Так ли, иначе ли, но жизнь тирана Суллы, завершившаяся одиннадцать веков тому назад, хорошо послужила Гите с Андреем. Рассуждая о ней, англичанка и русский сошлись как равные. Заслуга Плутарха. Его не раз попрекали: не понимая бега времени, писатель вольно уравнивал героев, разделенных столетьями, в теченье которых жизнь будто бы совсем изменилась. Как видно, преувеличивали значенье бега веков. Переменялись одежды, зданья, дороги, науки, даже язык, но не сущность человеческого рода.
Гите хватало древней, окостеневшей латыни, чтобы узнавать русские слова для вещей внешнего мира и для Других.
– Середина лета – золотые дни севера, – говорила она.
– Да, – соглашался Андрей, – но в том смысле, что золото мы с тобой понимаем как ценное. Но по цвету эти дни скорее серебряные. Оттенки беловатые, а не желтые.
– Солнца западает на севере.
– А ночи и нет, и сумрак прозрачен.
– У нас в Эльсиноре об окончании вечерней стражи оповещали ударами в бронзовый круг.
– Но почему не в колокол? – спрашивал Андрей.
– Колокола принадлежат Церкви. Как же ты не знаешь!
– У нас другая Церковь, – возражал Андрей.
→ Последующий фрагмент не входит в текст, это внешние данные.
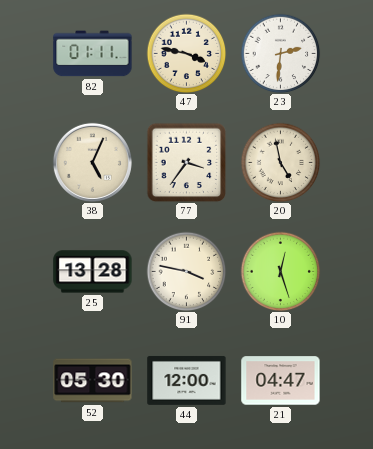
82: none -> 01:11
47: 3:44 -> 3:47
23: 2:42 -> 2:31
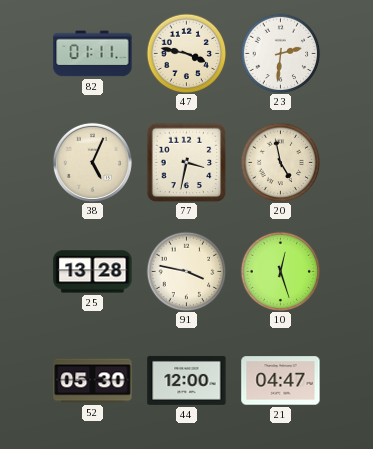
77: 3:36 -> 3:32
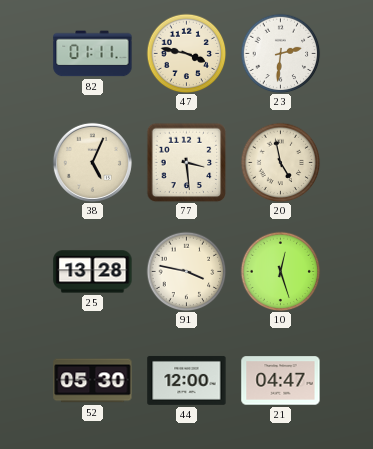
77: 3:32 -> 3:29
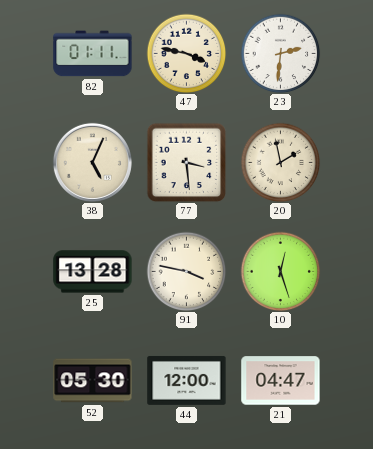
20: 4:58 -> 1:58
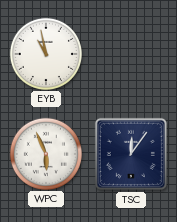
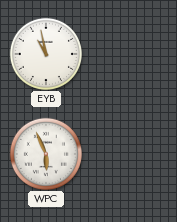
TSC: 12:06 -> none
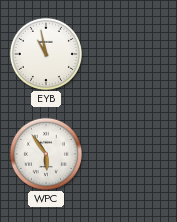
WPC: 5:56 -> 5:54
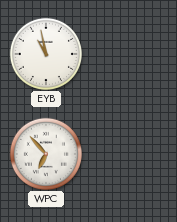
WPC: 5:54 -> 6:53
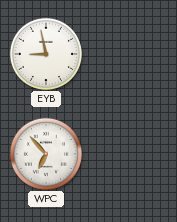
EYB: 10:58 -> 8:58
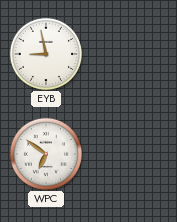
WPC: 6:53 -> 6:51
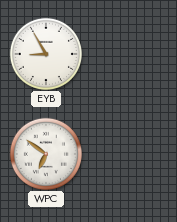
EYB: 8:58 -> 8:55
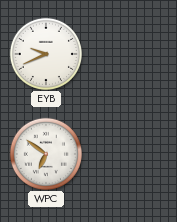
EYB: 8:55 -> 9:41
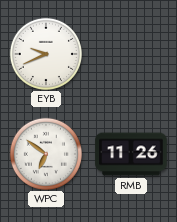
RMB: none -> 11:26
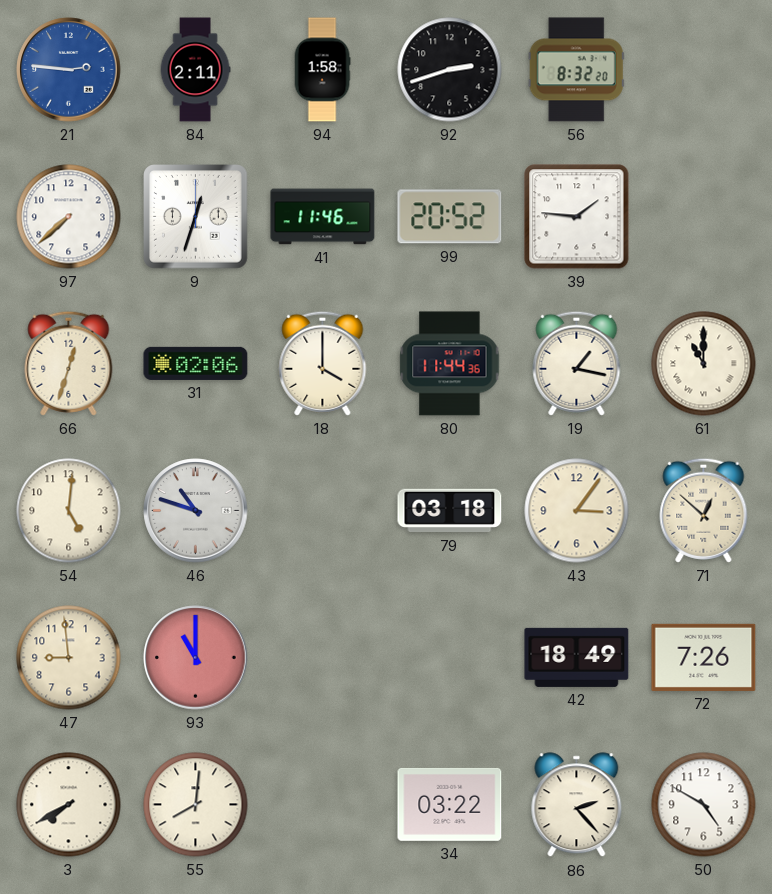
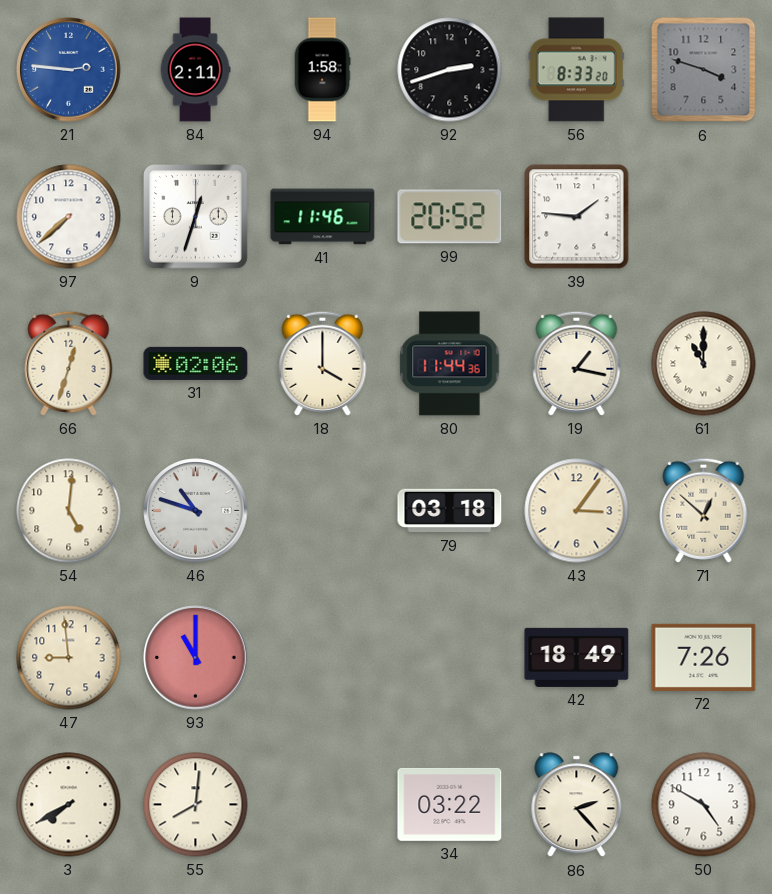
56: 8:32 -> 8:33
6: none -> 3:48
– Да, да, Гоаннек говорил мне, я позабыла. Красиво пела эльсинорская бронза. Потом ворота закрывали, и ночью их могли отворить только по приказу короля.
– И бывали такие приказы? – спрашивал Андрей.
– Нет. Не помню. После звона нужно было сразу гасить свет везде. От пожара.
– И спать? Даже зимой, когда день так короток?
– И зимой. Но у нас были лампады. А у вас они есть?
– Конечно.
– В Эльсиноре моему Гоаннеку разрешали жечь свечи, – вспомнила Гита и вздохнула: – Где он, учитель?
Дав срок минуте печали, Андрей напомнил:
– Для чего же горели свечи?
– Мы читали, разговаривали, писали. А как на Руси? Можно зажигать ночью огонь без разрешенья королей?
– У нас можно, не спрашивая князя, всем.
– А пожары? – пугалась Гита.
– Разве в Дании не бывает пожаров?
– Бывают, увы! – Гита вздохнула притворно, и оба смеялись и возвращались к загадкам летнего солнца.
– Но где оно сейчас? – спрашивала Гита.
– На севере. Очень близко. Ты ж видишь, как светло, но тени почти нет.
– Говорят, что потерявшие душу теряют и тень, – сказала Гита. – Так сделал бог, чтоб люди узнавали – этот человек очень опасен. У колдунов и ведьм нет тени.
– Ты встречала таких, без тени?
– Нет. У нас в Эльсиноре живет старая Бригитта, ее считают колдуньей. Я подсмотрела – у нее была тень.
– На Руси у каждого есть тень, у всех.
– Даже у сов и летучих мышей? – удивлялась Гита.
– И у них. У нас свои совы и летучие мыши, русские.
– Русские? И говорят они по-русски?
И смех, и опять и опять повторяют, как по-русски сказать одно, как другое. Учиться легко.
Под прозрачным небом, светлым, без звезд и без солнца, морской окоем, днем голубовато-зеленый, делался дымно-синим. Хорошо кормить глаза и тешиться словом, одевая им мир.